> TASK REQUIREMENTS:
1. Translate this sentence from the wishful seeing text into Spanish: "For example, people will perceive desired objects as closer."
2. Pick up the passage on wishful seeing after its last sentence and keep writing it.

> SUPPLIED TEXT:
(begin)

Wishful seeing is the phenomenon in which a person's internal state influences their visual perception. People have the tendency to believe that they perceive the world for what it is, but research suggests otherwise. Currently, there are two main types of wishful seeing based on where wishful seeing occurs--in categorization of objects or in representations of an environment.[1]


Discuss "New Look" theorists.

Categorization and Processing[edit]

Wishful seeing has been observed to occur in early stages of categorization. Research using ambiguous figures and binocular rivalry exhibit this tendency.[2] Perception is influenced by both top-down and bottom-up processing. In visual processing, bottom-up processing is a rigid route compared to flexible top-down processing.[3] Within bottom-up processing, the stimuli are recognized by fixation points, proximity and focal areas to build objects, while top-down processing is more context sensitive. This effect can be observed via priming as well as with emotional states.[4] The traditional hierarchical models of information processing describe early visual processing as a one way street: early visual processing goes into conceptual systems, but conceptual systems do not affect visual processes.[5] Currently, research rejects this model and suggests conceptual information can penetrate early visual processing rather than just biasing the perceptual systems. This occurrence is called conceptual or cognitive penetrability. Research on conceptual penetrability utilize stimuli of conceptual-category pairs and measure the reaction time to determine if the category effect influenced visual processing,[4] The category effect is the difference in reaction times within the pairs such as Bb to Bp. To test conceptual penetrability, there were simultaneous and sequential judgments of pairs. The reaction times decreased as the stimulus onset asynchrony increased, supporting categories affect visual representations and conceptual penetrability. Research with richer stimuli such as figures of cats and dogs allow for greater perceptual variability and analysis of stimulus typicality (cats and dogs were arranged in various positions, some more or less typical for recognition). Differentiating the pictures took longer when they were within the same category (doga-dogb) compared between categories (dog-cat) supporting category knowledge influences categorization. Therefore, visual processing measured by physical differential judgments is affected by non-visual processing supporting conceptual penetrability.[4]

Neural Correlates of Top-down Processing[edit]

Mechanisms of wishful seeing in early processing are still uncertain, but magnocellular (M) and parvocellular (P) pathways, that feed into the orbitofrontal cortex, play important roles in top-down processes that are susceptible to cognitive penetrability.[4] Magnocellular processing biased stimuli deferentially activates the orbitofrontal cortex; fast Magnocellular projections link early visual and inferotemporal object recognition and work with the orbitofrontal cortex by helping generate early object predictions based on perceptual sets.[5] Stimuli were M-biased with low-luminance, achromatic line drawings or P-biased with isoluminate, chromatic line drawings and participants were asked if the drawing was larger or smaller than a shoebox.[5] Functional magnetic resonance imaging was used to monitor brain activity in the orbitofrontal cortex and ventrotemporal regions.[5] Magnocellular neurons play a vital role in low-resolution object recognition as the neurons aid in quickly triggering top-down processes that provide initial guesses that lead to faster object recognition.[5]

Representations of Environment[edit]

Another common area in which wishful seeing can be observed is through environmental representations.[6] Many studies have supported that desire or motivations effect estimates of size, distance, speed, length and slope of environment or target. For example, people will perceive desired objects as closer.[6] Wishful seeing also effects athlete's perception of balls and other equipment.[7] For example, softball players who see the ball as bigger hit better and tennis players who return better see the net as lower and the ball as moving slower.[7] Distance and slope perception is effected by energy levels; subjects with a heavier load see hills as steeper and distances as farther, targets that are placed uphill compared to flat ground seem farther away, people who are in shape perceive hills as shallower and fatigued runners see hills as steeper.[6]

Distance perception is also effected by cognitive dissonance.[6] Cognitive dissonance was manipulated by high choice groups which were lead to believe they selected wearing a Carmen Miranda outfit to walk across campus versus a low choice group which was told they had to wear the outfit. To reduce cognitive dissonance in high choice groups the subjects changed their attitude to match the situation. Thus, they perceived their environment in a less extreme way (shorter distance) than low choice groups.[8] Similar results followed with a perception of slope test, in which participants were in high and low choice groups to push themselves up a slope on skateboard with only their arms. Again, the high choice group perceived the slope as shallower than the low choice in order to reduce cognitive dissonance. Both of these studies suggest that intraphysic motives play a role in perception of environments in order to encourage the perceiver to engage in behaviors that lead them either to acquire a desired object or be able to complete a desired task.[8]

Neural Correlates[edit]

I know I want to discuss a little bit on the neural correlates involved in top-down processing and object recognition in a source by Kveraga, Boshyan and Bar(2007) if nobody else has the same article.

(end)

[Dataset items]
(begin)

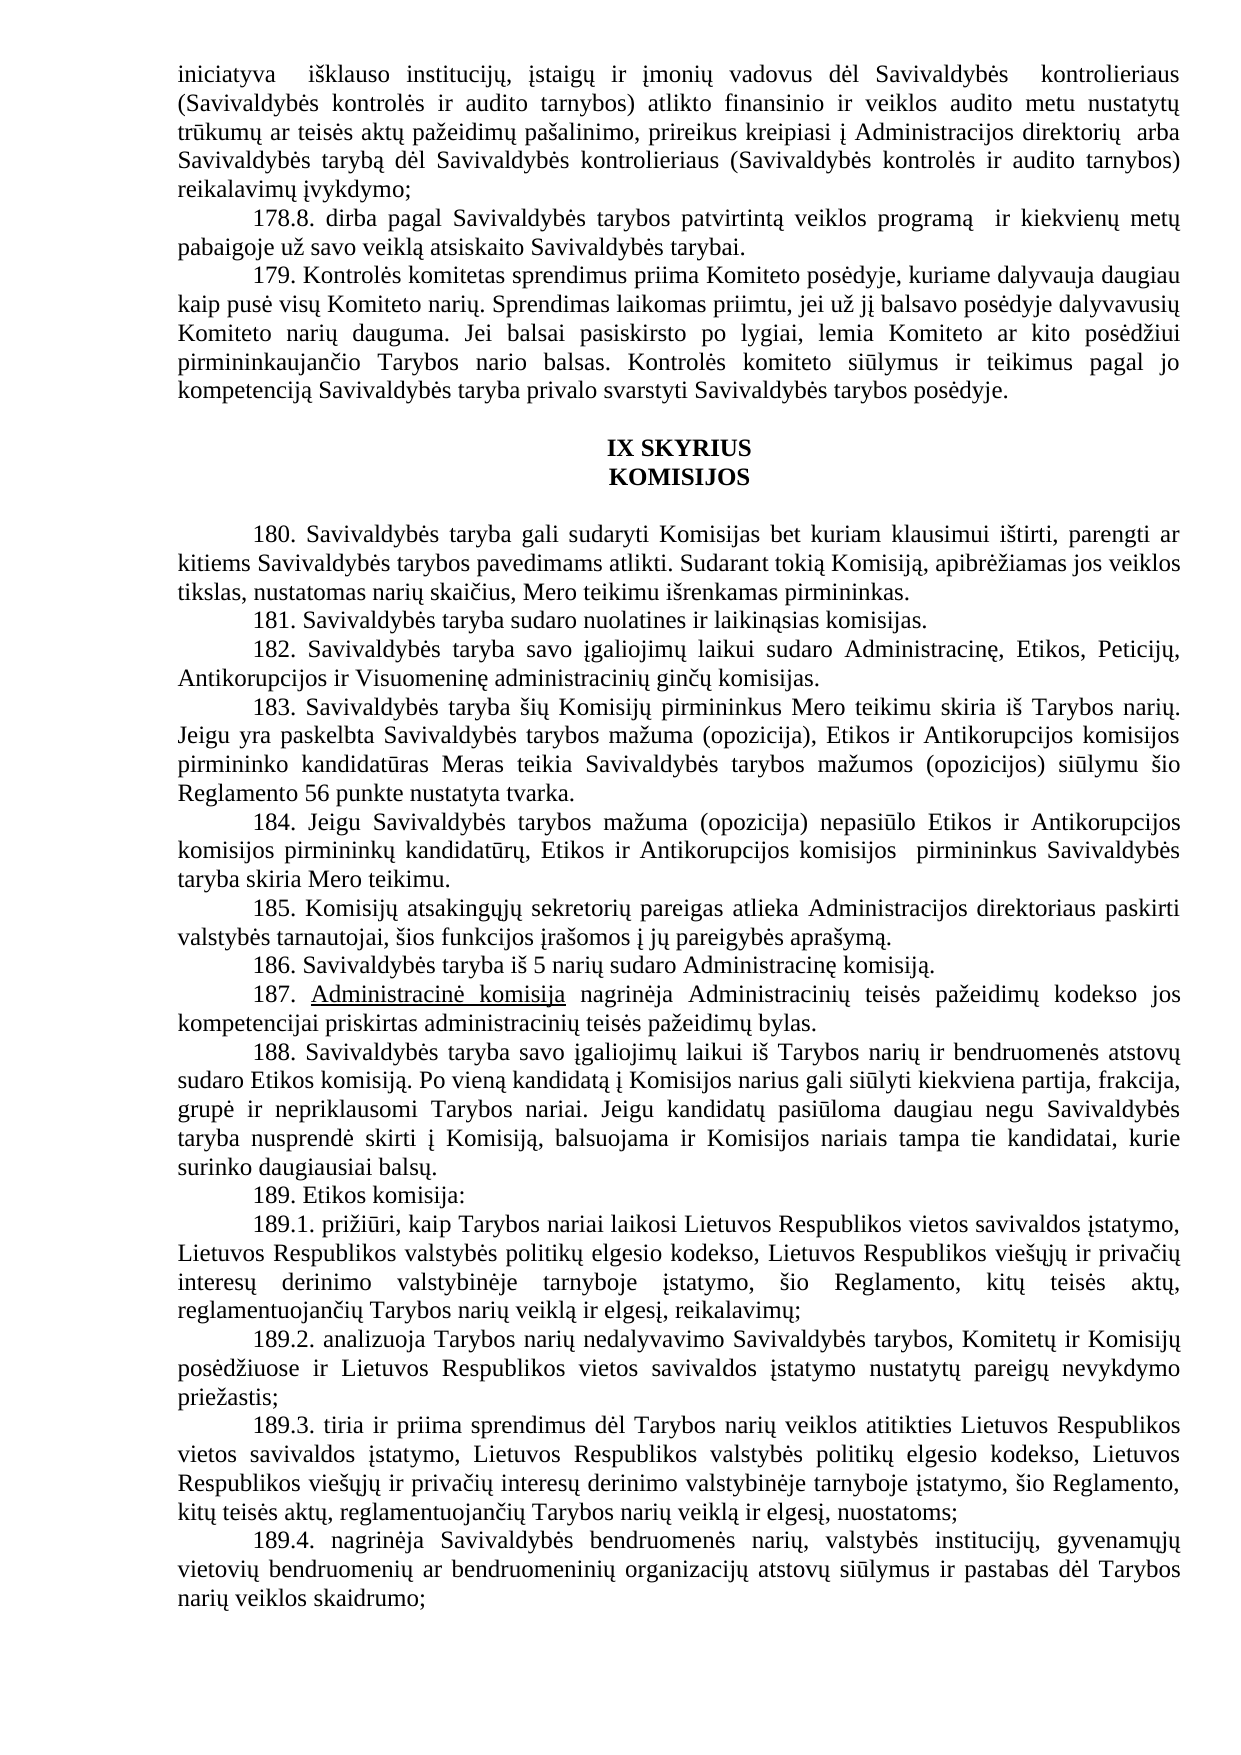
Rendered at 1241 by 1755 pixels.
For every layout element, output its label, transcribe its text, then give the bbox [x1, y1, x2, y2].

text 180. Savivaldybės taryba gali sudaryti Komisijas bet kuriam klausimui ištirti, parengti ar kitiems Savivaldybės tarybos pavedimams atlikti. Sudarant tokią Komisiją, apibrėžiamas jos veiklos tikslas, nustatomas narių skaičius, Mero teikimu išrenkamas pirmininkas. [177, 519, 1181, 605]
text 189. Etikos komisija: [177, 1180, 1181, 1209]
text 182. Savivaldybės taryba savo įgaliojimų laikui sudaro Administracinę, Etikos, Peticijų, Antikorupcijos ir Visuomeninę administracinių ginčų komisijas. [177, 634, 1181, 692]
text 183. Savivaldybės taryba šių Komisijų pirmininkus Mero teikimu skiria iš Tarybos narių. Jeigu yra paskelbta Savivaldybės tarybos mažuma (opozicija), Etikos ir Antikorupcijos komisijos pirmininko kandidatūras Meras teikia Savivaldybės tarybos mažumos (opozicijos) siūlymu šio Reglamento 56 punkte nustatyta tvarka. [177, 692, 1181, 807]
text 189.2. analizuoja Tarybos narių nedalyvavimo Savivaldybės tarybos, Komitetų ir Komisijų posėdžiuose ir Lietuvos Respublikos vietos savivaldos įstatymo nustatytų pareigų nevykdymo priežastis; [177, 1324, 1181, 1410]
text 187. Administracinė komisija nagrinėja Administracinių teisės pažeidimų kodekso jos kompetencijai priskirtas administracinių teisės pažeidimų bylas. [177, 979, 1181, 1037]
text KOMISIJOS [177, 462, 1181, 490]
text iniciatyva išklauso institucijų, įstaigų ir įmonių vadovus dėl Savivaldybės kontrolieriaus (Savivaldybės kontrolės ir audito tarnybos) atlikto finansinio ir veiklos audito metu nustatytų trūkumų ar teisės aktų pažeidimų pašalinimo, prireikus kreipiasi į Administracijos direktorių arba Savivaldybės tarybą dėl Savivaldybės kontrolieriaus (Savivaldybės kontrolės ir audito tarnybos) reikalavimų įvykdymo; [177, 59, 1181, 203]
text 178.8. dirba pagal Savivaldybės tarybos patvirtintą veiklos programą ir kiekvienų metų pabaigoje už savo veiklą atsiskaito Savivaldybės tarybai. [177, 203, 1181, 260]
text 181. Savivaldybės taryba sudaro nuolatines ir laikinąsias komisijas. [177, 605, 1181, 634]
text 189.3. tiria ir priima sprendimus dėl Tarybos narių veiklos atitikties Lietuvos Respublikos vietos savivaldos įstatymo, Lietuvos Respublikos valstybės politikų elgesio kodekso, Lietuvos Respublikos viešųjų ir privačių interesų derinimo valstybinėje tarnyboje įstatymo, šio Reglamento, kitų teisės aktų, reglamentuojančių Tarybos narių veiklą ir elgesį, nuostatoms; [177, 1410, 1181, 1525]
text 179. Kontrolės komitetas sprendimus priima Komiteto posėdyje, kuriame dalyvauja daugiau kaip pusė visų Komiteto narių. Sprendimas laikomas priimtu, jei už jį balsavo posėdyje dalyvavusių Komiteto narių dauguma. Jei balsai pasiskirsto po lygiai, lemia Komiteto ar kito posėdžiui pirmininkaujančio Tarybos nario balsas. Kontrolės komiteto siūlymus ir teikimus pagal jo kompetenciją Savivaldybės taryba privalo svarstyti Savivaldybės tarybos posėdyje. [177, 260, 1181, 404]
text IX SKYRIUS [177, 433, 1181, 462]
text 189.1. prižiūri, kaip Tarybos nariai laikosi Lietuvos Respublikos vietos savivaldos įstatymo, Lietuvos Respublikos valstybės politikų elgesio kodekso, Lietuvos Respublikos viešųjų ir privačių interesų derinimo valstybinėje tarnyboje įstatymo, šio Reglamento, kitų teisės aktų, reglamentuojančių Tarybos narių veiklą ir elgesį, reikalavimų; [177, 1209, 1181, 1324]
text 188. Savivaldybės taryba savo įgaliojimų laikui iš Tarybos narių ir bendruomenės atstovų sudaro Etikos komisiją. Po vieną kandidatą į Komisijos narius gali siūlyti kiekviena partija, frakcija, grupė ir nepriklausomi Tarybos nariai. Jeigu kandidatų pasiūloma daugiau negu Savivaldybės taryba nusprendė skirti į Komisiją, balsuojama ir Komisijos nariais tampa tie kandidatai, kurie surinko daugiausiai balsų. [177, 1037, 1181, 1180]
text 184. Jeigu Savivaldybės tarybos mažuma (opozicija) nepasiūlo Etikos ir Antikorupcijos komisijos pirmininkų kandidatūrų, Etikos ir Antikorupcijos komisijos pirmininkus Savivaldybės taryba skiria Mero teikimu. [177, 807, 1181, 893]
text 189.4. nagrinėja Savivaldybės bendruomenės narių, valstybės institucijų, gyvenamųjų vietovių bendruomenių ar bendruomeninių organizacijų atstovų siūlymus ir pastabas dėl Tarybos narių veiklos skaidrumo; [177, 1525, 1181, 1612]
text 185. Komisijų atsakingųjų sekretorių pareigas atlieka Administracijos direktoriaus paskirti valstybės tarnautojai, šios funkcijos įrašomos į jų pareigybės aprašymą. [177, 893, 1181, 950]
text 186. Savivaldybės taryba iš 5 narių sudaro Administracinę komisiją. [177, 950, 1181, 979]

(end)

> EXERCISE ANSWERS:
1. Por ejemplo, las personas percibirán los objetos deseados como más cercanos.

2.
Reverse wishful thinking and seeing[edit]

Despite the fact people typically align their logic or representations to their desires, in some cases wishful thinking/seeing may reverse. This process occurs when threat increases.[6] The Ebbinghaus illusion has been used to measure reverse wishful seeing, with participants observing negative flanker targets underestimated less than positive or neutral targets.[9] Feelings of fear also lead to perception of the feared object as closer just as prior research suggests that desired objects are perceived as closer.[10] Furthermore, some people are less inclined to wishful thinking/seeing based on their emotional states or personality.[6]


  1. ^ Balcetis, Emily (2013). "Wishful Seeing: How preferences shape visual perception". Current Directions in Psychological Science. 22 (1): 33–37. doi:10.1177/0963721412463693.  Unknown parameter |coauthors= ignored (|author= suggested) (help);
  2. ^ Balceltis, Emily (2006). "See what you want to see: The impact of motivational states on visual perception". Journal of Personality and Social Psychology. 91: 612–625.  Unknown parameter |coauthors= ignored (|author= suggested) (help);
  3. ^ Robinson-Riegler, Bridget Robinson-Riegler, Gregory (2011). Cognitive psychology : applying the science of the mind (3rd ed. ed.). Boston: Pearson Allyn & Bacon. pp. 46–50. ISBN 9780205033645. 
  4. ^ a b c d Lupyan, G. (23 March 2010). "Conceptual Penetration of Visual Processing". Psychological Science. 21 (5): 682–691. doi:10.1177/0956797610366099.  Unknown parameter |coauthors= ignored (|author= suggested) (help);
  5. ^ a b c d e Kveraga, Kestutis (28 November 2007). "Magnocellular Projections as the Trigger of Top-Down Facilitation in Recognition". The Journal of Neuroscience. 27 (48): 13232–13240.  Unknown parameter |coauthors= ignored (|author= suggested) (help);
  6. ^ a b c d e f Dunning, D. (22 January 2013). "Wishful Seeing: How Preferences Shape Visual Perception". Current Directions in Psychological Science. 22 (1): 33–37. doi:10.1177/0963721412463693.  Unknown parameter |coauthors= ignored (|author= suggested) (help);
  7. ^ a b Witt, J. K. (24 May 2011). "Action's Effect on Perception". Current Directions in Psychological Science. 20 (3): 201–206. doi:10.1177/0963721411408770.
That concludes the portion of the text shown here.